Bee Sting; Heart Ache
A St. Louis story of the 1970s
OK, so there was the bee sting, and the swollen foot, blown up like a red balloon, an elephantiasis appendage, which, God willing, might possibly shrink back to normal in a day or two – though knowing friends told me such a swelling could lead to blood poisoning, anaphylaxis, death, and I should really go (should really have gone immediately) to the emergency room for a shot of something. But I was young, so death? How could I give it credence, let it rule me, when there were important things, like men and sex and making hay while the sun shined, to banish it, at least from front-of-mind, on splendid Summer days?
So, yes, there was the sting and the swelling and the life-threatening foot, but that hadn’t ballooned till the next morning. On the day itself, aside from the fiery burn of pain as the creature I’d stepped on stung – aside from that, the day had been beautiful, almost perfect, and then I could not have predicted the agony to come.
It was a gorgeous Sunday morning in June, my birthday month. We drove out of Saint Louis, over the Eads Bridge, through the desolation of the east side towns, into the farm lands of that part of Southern Illinois, a fertile stretch, enhanced forever by the flooding, then receding, Mississippi River – a forever that had seen the rise of the Cahokia Mounds, and their decline; the coming of the French and Spanish, and their retreat with the onslaught of Americans; the tilling of the fertile soil, and the green spring fields we drove through that day on our way to a lake that he said was heavenly.

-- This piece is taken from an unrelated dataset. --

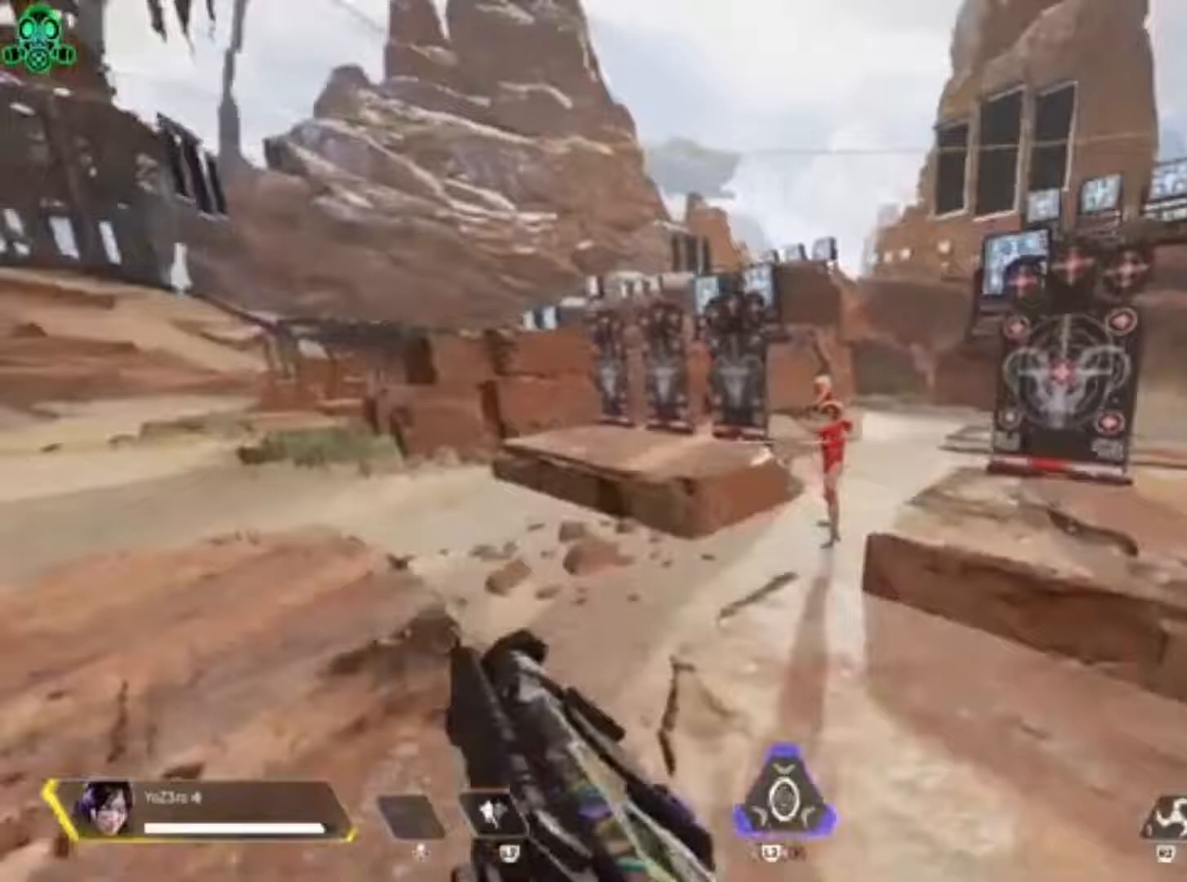
Gameplay with a controller (PlayStation layout); each line is a JSON object with the inputs held at the frame after it. "events" lists button and stick changes between this image and that frame as [ms after this image, input, new state], when the widget could be followed in between.
{"buttons": ["CROSS", "L1", "R1"], "left_stick": "up-left", "right_stick": "center", "events": [[333, "L1", "down"], [367, "right_stick", "center"], [400, "R1", "down"], [433, "right_stick", "left"], [500, "right_stick", "center"]]}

I took his word for it, even though I hadn’t known him long – hardly a month by then – but long enough to associate so many epic personal journeys with him – some short, only as far as bed; others longer, as this one into unfamiliar country, promising splendor on a Summer Sunday.
Even though we were far into the 1970s already, and thoroughly immersed in the Castro-clone aesthetic, he had a lingering hippiness about him, perhaps because he’d come out of South Saint Louis – not even really fully come out of it, since he still lived there. So far he’d resisted (or even not realized) the with-it gayness of the Central West End (the with-it gay neighborhood of Saint Louis at the time), never mind the more with-it cruising grounds of San Francisco or New York. He had long chestnut hair, down to his shoulders, and a long drooping mustache – not quite Yosemite Sam, but not far from it. He had lively dark eyes, and a wide smile (with dimples) and a slightly receding chin, mostly masked by the mustache. We’d met on a Saturday night in Bob Martin’s Bar, just off the dance floor, with the flashes from the disco ball flickering across our faces in silent movie staccato. We’d felt an immediate simpatico – something that went beyond the sex appeal, though for sure it didn’t preclude it.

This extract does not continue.